For example, compare Meckstroth and Rodwell to some good-but-not-great pair, which I will call the Smiths. Meckstroth and Rodwell will probably finish ahead of Smiths in a pairs event, and they will probably finish ahead of the Smiths in a team event. But they are more likely to finish ahead of the Smiths in the team event than in the pairs event.
However, a big part of this is that Meckstroth and Rodwell have Soloway and Hammon on their team. In the team game, even if the Smiths somehow play as well as Meckstroth and Rodwell, they are likely to lose because their team-mates, the Thompsons, are not going to play as well as Soloway and Hamman.
Now imagine the following, which I will call the "coupled pairs". The pairs game is run exactly the same way as before, except that at the end, Meckstroth and Rodwell add their percentage to Soloway and Hammon's percentage, and the Smiths add their percentage to the Thompson's. The winner is the team with the highest average percentage. Now Meckstroth and Rodwell (and Hamman and Soloway) are a lot more likely to beat the Smiths (and Thompsons).
Are Meckstroth and Rodwell more likely to beat the Smiths at the Swiss Teams, or the coupled pairs? We don't know. There are still a lot of differences between the two events and I don't have any data.
That day, the Smiths might be better. Maybe they play well and Rodwell has a cold. Because they played better, they are more likely to beat Meckstroth and Rodwell.
But they are much more likely to beat Meckstroth and Rodwell if they are competing in a pairs event. If it is a team event, we still have Soloway, Hamman, and the Thompsons to consider. On average, Soloway and Hamman beat the Thompsons. That substantially increases the chances that Meckstroth and Rodwell will beat the Smiths, even though we have as a given that the Smiths played better than Meckstroth and Rodwell.
To be more precise, there is a nice correlation between ability that day and outcome, even in a team event. However, in the team event, there is less correlation between Rodwell's ability that day and the team's ability that day. What we really want is for Rodwell's masterpoint award to reflect his ability that day, not his team-mate's ability.
So yes, the Swiss Teams has a higher correlation between outcome and ability than the pairs event. Without any analysis, we would look at this data and conclude that the Swiss Team is more reliable. However, with this analysis, we know that this better correlation could be an artifact -- we could see a better correlation between outcome and ability, but underneath it all, there might be no better correlation between outcome and ability that day.
In the Muller-Lyer illusion, which you have all seen, there are two lines with flanking arrows, like >-------< and <------->. The flanking lines make the first line seem longer. If the lines are the same length and you don't know the illusion, you will think the first line really is longer. Once you know the illusion, you know not to trust your judgment. Once you have discarded your judgment, you can't tell which line is really longer.

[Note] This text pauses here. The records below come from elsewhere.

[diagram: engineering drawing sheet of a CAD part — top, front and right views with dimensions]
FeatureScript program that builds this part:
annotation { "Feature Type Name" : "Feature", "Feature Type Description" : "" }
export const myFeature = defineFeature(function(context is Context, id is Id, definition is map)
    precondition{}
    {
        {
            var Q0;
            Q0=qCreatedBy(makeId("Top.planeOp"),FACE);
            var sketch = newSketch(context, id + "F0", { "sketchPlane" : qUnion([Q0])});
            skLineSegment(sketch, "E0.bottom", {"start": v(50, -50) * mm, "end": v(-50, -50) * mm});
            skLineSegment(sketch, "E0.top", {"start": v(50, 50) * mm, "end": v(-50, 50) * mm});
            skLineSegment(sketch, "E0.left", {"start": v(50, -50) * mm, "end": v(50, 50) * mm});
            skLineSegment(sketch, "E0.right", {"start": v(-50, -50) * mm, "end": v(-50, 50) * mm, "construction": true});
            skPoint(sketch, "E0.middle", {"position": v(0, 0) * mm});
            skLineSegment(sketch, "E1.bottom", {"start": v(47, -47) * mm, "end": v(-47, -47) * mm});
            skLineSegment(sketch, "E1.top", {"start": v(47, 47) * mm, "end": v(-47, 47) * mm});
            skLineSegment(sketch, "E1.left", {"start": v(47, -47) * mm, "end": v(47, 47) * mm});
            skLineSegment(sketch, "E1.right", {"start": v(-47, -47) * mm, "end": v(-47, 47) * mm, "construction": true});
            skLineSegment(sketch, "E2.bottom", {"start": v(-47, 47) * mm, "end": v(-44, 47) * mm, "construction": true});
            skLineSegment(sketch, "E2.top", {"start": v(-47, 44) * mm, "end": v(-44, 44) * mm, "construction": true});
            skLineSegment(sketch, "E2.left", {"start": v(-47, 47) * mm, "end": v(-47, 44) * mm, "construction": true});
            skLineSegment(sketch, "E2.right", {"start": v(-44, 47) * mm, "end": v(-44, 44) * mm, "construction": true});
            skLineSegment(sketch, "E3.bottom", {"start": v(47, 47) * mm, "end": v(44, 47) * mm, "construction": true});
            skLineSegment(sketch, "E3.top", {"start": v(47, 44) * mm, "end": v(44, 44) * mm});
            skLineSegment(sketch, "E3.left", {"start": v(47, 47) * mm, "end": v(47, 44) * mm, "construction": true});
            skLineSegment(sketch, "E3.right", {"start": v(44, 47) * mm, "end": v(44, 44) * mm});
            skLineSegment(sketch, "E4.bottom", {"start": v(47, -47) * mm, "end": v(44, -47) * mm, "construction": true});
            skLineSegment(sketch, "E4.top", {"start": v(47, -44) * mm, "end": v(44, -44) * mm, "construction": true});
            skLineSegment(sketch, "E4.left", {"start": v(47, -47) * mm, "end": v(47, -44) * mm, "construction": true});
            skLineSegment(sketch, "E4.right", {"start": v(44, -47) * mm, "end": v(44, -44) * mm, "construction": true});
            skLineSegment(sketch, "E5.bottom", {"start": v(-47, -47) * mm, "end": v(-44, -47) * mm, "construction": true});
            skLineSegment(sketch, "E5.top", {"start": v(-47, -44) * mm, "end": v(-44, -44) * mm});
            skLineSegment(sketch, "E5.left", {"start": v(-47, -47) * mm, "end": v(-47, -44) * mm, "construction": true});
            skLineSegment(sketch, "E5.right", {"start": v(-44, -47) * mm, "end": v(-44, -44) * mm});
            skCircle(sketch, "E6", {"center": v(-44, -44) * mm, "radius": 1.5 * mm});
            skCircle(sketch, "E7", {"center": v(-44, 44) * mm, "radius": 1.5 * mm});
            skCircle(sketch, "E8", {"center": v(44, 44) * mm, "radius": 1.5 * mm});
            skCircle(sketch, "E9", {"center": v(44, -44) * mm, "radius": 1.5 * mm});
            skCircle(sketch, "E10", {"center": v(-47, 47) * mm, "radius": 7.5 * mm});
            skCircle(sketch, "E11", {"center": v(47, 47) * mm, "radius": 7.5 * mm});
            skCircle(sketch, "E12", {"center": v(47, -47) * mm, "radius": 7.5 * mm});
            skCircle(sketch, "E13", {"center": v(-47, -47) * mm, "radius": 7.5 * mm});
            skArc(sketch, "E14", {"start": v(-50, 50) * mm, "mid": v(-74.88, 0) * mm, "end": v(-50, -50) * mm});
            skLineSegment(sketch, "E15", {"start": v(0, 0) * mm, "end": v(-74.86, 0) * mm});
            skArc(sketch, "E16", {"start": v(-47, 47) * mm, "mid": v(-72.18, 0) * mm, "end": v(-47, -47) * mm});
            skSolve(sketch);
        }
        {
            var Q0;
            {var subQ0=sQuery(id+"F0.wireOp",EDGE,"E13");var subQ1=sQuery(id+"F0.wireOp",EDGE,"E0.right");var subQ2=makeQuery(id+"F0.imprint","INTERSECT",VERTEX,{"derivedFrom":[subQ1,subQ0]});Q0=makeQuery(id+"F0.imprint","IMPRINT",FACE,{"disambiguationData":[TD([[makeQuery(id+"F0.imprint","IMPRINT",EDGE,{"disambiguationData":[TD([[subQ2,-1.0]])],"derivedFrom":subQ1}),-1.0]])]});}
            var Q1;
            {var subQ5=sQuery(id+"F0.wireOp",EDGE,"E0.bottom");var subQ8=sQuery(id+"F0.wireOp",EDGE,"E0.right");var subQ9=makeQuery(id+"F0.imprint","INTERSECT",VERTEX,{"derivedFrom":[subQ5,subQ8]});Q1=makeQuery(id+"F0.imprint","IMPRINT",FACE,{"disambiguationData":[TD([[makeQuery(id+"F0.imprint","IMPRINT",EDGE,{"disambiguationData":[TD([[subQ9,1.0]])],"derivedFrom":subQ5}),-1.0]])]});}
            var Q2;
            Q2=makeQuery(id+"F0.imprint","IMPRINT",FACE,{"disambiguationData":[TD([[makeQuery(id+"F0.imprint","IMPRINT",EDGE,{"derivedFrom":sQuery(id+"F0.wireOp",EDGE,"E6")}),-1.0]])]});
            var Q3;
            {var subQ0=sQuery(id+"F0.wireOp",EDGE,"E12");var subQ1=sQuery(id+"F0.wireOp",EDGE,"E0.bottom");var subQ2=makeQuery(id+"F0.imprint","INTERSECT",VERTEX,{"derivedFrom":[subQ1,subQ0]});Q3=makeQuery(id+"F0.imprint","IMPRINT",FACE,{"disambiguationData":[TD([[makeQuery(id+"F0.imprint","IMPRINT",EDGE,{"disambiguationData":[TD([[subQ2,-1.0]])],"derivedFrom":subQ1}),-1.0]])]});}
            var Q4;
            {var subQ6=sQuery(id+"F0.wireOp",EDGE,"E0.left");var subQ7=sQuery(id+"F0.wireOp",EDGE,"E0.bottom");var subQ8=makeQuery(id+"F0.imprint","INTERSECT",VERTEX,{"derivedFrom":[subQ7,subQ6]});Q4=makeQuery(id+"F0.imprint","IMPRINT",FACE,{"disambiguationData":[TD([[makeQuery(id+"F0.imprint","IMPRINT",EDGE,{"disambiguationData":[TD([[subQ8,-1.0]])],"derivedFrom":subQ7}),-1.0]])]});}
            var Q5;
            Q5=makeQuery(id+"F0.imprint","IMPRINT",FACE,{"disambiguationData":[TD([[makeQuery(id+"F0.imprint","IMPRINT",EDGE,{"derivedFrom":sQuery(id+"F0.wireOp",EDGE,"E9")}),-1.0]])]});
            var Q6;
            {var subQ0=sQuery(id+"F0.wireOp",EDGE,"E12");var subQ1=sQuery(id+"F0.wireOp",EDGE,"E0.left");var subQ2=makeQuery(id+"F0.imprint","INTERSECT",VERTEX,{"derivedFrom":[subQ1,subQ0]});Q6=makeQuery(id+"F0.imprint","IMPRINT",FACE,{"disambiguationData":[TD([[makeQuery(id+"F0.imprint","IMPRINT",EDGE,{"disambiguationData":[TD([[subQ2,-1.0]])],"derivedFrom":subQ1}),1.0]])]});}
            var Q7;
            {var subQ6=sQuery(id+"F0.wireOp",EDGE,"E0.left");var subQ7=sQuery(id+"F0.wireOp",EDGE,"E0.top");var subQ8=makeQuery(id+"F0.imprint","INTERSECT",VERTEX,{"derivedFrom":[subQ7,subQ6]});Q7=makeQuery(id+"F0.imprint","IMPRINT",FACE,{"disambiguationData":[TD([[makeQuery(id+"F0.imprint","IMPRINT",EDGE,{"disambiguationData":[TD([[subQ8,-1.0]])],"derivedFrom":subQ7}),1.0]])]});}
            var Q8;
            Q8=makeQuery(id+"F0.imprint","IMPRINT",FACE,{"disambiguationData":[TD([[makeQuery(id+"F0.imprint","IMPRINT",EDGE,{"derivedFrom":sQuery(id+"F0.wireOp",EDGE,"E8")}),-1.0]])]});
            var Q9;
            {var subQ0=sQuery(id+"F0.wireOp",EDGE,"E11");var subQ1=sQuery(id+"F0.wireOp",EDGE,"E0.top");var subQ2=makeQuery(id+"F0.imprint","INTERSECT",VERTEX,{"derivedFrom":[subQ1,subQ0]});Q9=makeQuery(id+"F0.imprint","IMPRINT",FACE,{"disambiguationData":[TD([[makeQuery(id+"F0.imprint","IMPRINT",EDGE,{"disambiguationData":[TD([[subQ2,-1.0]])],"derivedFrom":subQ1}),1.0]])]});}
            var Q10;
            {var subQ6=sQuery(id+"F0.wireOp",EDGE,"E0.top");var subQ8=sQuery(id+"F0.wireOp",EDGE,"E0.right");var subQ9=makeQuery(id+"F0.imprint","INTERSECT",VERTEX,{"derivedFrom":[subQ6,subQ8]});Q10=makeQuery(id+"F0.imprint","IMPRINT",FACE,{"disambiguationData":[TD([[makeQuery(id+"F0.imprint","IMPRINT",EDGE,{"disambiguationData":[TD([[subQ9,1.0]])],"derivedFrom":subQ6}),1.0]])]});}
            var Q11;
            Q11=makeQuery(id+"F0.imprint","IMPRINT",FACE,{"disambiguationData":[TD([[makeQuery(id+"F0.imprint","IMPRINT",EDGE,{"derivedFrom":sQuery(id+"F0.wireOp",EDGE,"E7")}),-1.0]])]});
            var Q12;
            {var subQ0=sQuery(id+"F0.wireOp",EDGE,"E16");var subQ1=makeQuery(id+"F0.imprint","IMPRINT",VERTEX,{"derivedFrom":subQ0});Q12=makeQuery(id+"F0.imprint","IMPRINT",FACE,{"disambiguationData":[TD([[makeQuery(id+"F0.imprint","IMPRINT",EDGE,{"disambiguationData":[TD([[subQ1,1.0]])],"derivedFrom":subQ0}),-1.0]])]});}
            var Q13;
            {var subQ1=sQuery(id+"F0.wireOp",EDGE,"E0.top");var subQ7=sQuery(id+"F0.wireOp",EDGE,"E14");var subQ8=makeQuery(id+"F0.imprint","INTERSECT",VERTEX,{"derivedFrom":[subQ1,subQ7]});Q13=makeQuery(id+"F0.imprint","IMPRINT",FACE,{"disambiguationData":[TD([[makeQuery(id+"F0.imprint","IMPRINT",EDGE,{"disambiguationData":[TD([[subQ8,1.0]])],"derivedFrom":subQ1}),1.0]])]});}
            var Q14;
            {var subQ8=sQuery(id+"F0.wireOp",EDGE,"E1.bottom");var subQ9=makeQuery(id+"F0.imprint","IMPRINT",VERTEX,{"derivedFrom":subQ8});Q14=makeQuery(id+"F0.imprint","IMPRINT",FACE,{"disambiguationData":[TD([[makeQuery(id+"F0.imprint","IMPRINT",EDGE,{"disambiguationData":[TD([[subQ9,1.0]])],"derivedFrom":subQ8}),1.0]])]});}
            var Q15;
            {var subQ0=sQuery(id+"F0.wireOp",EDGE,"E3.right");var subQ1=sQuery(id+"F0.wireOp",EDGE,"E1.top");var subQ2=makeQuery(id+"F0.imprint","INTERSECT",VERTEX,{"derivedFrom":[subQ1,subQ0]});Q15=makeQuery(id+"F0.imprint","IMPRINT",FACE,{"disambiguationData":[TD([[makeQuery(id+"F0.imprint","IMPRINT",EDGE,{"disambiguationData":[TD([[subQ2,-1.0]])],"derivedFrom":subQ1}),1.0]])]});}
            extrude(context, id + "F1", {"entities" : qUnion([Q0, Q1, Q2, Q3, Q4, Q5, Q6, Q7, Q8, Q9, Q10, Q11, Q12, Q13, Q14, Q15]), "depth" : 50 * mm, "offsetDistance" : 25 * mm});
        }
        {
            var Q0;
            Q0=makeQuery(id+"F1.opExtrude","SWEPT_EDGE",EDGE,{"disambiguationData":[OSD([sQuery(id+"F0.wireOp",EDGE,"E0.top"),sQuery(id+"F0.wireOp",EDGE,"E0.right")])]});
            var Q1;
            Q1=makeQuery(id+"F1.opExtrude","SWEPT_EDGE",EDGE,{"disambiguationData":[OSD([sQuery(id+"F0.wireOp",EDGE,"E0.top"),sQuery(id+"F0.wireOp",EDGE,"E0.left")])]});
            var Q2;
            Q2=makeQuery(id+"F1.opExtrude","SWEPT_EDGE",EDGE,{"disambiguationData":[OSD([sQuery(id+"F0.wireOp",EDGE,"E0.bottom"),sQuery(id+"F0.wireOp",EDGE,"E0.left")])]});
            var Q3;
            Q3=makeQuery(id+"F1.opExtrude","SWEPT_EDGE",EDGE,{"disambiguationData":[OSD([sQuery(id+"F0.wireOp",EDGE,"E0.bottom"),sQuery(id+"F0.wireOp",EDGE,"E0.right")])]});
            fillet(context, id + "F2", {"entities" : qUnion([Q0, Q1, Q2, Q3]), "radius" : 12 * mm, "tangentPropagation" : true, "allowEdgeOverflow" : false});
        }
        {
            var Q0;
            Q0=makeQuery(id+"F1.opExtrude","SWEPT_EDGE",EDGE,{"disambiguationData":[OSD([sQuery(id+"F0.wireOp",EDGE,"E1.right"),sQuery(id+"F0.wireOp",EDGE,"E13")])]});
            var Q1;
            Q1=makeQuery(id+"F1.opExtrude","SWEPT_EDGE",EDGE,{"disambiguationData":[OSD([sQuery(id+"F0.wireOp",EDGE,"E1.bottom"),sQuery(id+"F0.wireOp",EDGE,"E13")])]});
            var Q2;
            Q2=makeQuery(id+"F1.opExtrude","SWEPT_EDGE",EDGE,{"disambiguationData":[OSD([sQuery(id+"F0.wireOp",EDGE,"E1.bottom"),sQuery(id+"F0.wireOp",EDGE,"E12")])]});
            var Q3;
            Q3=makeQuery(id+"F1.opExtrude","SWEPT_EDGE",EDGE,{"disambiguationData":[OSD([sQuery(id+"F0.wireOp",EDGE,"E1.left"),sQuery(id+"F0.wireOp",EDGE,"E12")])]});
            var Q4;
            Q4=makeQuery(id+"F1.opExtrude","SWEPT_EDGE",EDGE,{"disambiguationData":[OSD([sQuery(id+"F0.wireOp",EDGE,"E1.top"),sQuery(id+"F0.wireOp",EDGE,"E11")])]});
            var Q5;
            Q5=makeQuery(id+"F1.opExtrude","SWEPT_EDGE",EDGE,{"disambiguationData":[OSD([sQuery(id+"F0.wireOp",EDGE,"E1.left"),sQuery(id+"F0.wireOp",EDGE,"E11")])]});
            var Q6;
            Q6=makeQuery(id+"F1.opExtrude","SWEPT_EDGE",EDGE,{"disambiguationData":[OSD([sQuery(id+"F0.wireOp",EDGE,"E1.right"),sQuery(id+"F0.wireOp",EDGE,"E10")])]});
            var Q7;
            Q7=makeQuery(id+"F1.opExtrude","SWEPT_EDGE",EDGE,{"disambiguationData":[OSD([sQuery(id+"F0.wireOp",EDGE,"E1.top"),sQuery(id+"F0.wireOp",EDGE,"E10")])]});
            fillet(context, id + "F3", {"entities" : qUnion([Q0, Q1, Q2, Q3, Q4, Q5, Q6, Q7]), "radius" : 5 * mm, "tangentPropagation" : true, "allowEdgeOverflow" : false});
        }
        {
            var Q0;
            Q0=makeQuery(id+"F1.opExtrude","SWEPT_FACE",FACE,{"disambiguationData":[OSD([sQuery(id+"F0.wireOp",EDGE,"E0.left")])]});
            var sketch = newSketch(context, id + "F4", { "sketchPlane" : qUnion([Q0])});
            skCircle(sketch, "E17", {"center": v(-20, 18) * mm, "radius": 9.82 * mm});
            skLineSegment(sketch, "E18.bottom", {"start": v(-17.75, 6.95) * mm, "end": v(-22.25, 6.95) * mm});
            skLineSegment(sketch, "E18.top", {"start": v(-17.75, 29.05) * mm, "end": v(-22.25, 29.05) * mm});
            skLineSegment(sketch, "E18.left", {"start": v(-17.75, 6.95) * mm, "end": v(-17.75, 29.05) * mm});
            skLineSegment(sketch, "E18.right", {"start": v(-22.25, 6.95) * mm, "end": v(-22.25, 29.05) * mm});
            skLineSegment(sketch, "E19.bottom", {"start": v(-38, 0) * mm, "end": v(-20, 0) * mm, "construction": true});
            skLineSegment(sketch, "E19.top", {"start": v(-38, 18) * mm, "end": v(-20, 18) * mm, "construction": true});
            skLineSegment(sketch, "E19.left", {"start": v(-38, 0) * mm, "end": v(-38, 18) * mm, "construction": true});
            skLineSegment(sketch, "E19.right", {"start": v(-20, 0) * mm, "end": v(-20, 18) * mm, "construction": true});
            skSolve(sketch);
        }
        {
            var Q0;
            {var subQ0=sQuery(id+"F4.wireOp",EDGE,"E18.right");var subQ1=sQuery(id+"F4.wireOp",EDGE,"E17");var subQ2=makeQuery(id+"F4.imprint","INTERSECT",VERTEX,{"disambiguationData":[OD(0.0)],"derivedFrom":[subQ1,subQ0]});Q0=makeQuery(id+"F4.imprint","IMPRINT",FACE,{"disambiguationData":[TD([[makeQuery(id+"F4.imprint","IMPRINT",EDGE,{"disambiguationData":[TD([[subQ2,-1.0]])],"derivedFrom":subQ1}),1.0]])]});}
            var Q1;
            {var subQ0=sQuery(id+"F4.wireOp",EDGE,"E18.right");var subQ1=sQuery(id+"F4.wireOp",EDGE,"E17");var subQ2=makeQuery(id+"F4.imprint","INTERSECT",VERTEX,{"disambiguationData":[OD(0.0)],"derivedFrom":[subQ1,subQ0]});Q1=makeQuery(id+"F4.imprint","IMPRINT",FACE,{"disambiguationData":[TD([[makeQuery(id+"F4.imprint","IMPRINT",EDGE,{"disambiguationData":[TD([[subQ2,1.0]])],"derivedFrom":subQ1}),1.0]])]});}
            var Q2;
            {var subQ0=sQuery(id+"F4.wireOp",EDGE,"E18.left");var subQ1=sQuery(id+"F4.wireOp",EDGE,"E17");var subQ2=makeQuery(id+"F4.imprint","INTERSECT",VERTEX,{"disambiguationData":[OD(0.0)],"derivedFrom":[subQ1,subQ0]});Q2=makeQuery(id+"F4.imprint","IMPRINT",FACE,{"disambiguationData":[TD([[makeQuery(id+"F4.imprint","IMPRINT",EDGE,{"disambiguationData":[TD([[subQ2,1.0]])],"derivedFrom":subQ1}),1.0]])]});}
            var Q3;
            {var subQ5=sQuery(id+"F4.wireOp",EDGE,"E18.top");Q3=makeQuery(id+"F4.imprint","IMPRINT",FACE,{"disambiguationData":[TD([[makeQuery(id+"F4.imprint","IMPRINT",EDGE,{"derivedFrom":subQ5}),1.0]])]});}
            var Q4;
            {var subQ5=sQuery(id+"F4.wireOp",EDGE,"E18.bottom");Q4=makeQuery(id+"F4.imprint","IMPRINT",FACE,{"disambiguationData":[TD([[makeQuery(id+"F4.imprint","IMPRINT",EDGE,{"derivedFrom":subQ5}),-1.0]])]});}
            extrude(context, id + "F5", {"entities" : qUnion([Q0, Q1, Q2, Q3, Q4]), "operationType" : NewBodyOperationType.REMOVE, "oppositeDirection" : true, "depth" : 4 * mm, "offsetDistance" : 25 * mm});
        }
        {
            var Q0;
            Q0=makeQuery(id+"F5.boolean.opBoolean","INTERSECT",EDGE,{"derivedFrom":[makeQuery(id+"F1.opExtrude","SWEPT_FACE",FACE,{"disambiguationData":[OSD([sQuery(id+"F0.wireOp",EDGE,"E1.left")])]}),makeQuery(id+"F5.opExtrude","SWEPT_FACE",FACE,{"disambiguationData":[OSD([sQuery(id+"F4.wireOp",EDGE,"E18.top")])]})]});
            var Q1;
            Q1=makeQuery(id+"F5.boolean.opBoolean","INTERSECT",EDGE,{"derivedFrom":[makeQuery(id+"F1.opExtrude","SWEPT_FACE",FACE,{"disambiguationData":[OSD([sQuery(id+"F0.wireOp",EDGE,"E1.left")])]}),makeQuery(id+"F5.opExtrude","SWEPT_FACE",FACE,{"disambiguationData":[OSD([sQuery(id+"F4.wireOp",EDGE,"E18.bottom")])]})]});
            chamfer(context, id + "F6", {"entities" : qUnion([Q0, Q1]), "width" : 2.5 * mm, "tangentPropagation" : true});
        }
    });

It's the same for the reliability of Swiss Teams versus pairs. There is a mathematical factor increasing the correlation between ability and outcome but probably/not necessarily increasing the correlation between outcome and ability that day. If you don't know about this factor, you will look at the data and conclude that Swiss Teams are more reliable. If you know about this factor, you can distrust the data, but now you can't tell which is more reliable just from looking at this data.
The sister essay to this topic (Factors Influencing the Reliability of Masterpoints looks at particular factors influencing the reliability of team versus pair events. If anything, the advantage seems to go to the pairs event. So it is plausible that for ability that day, the pairs events are as reliable as the team events.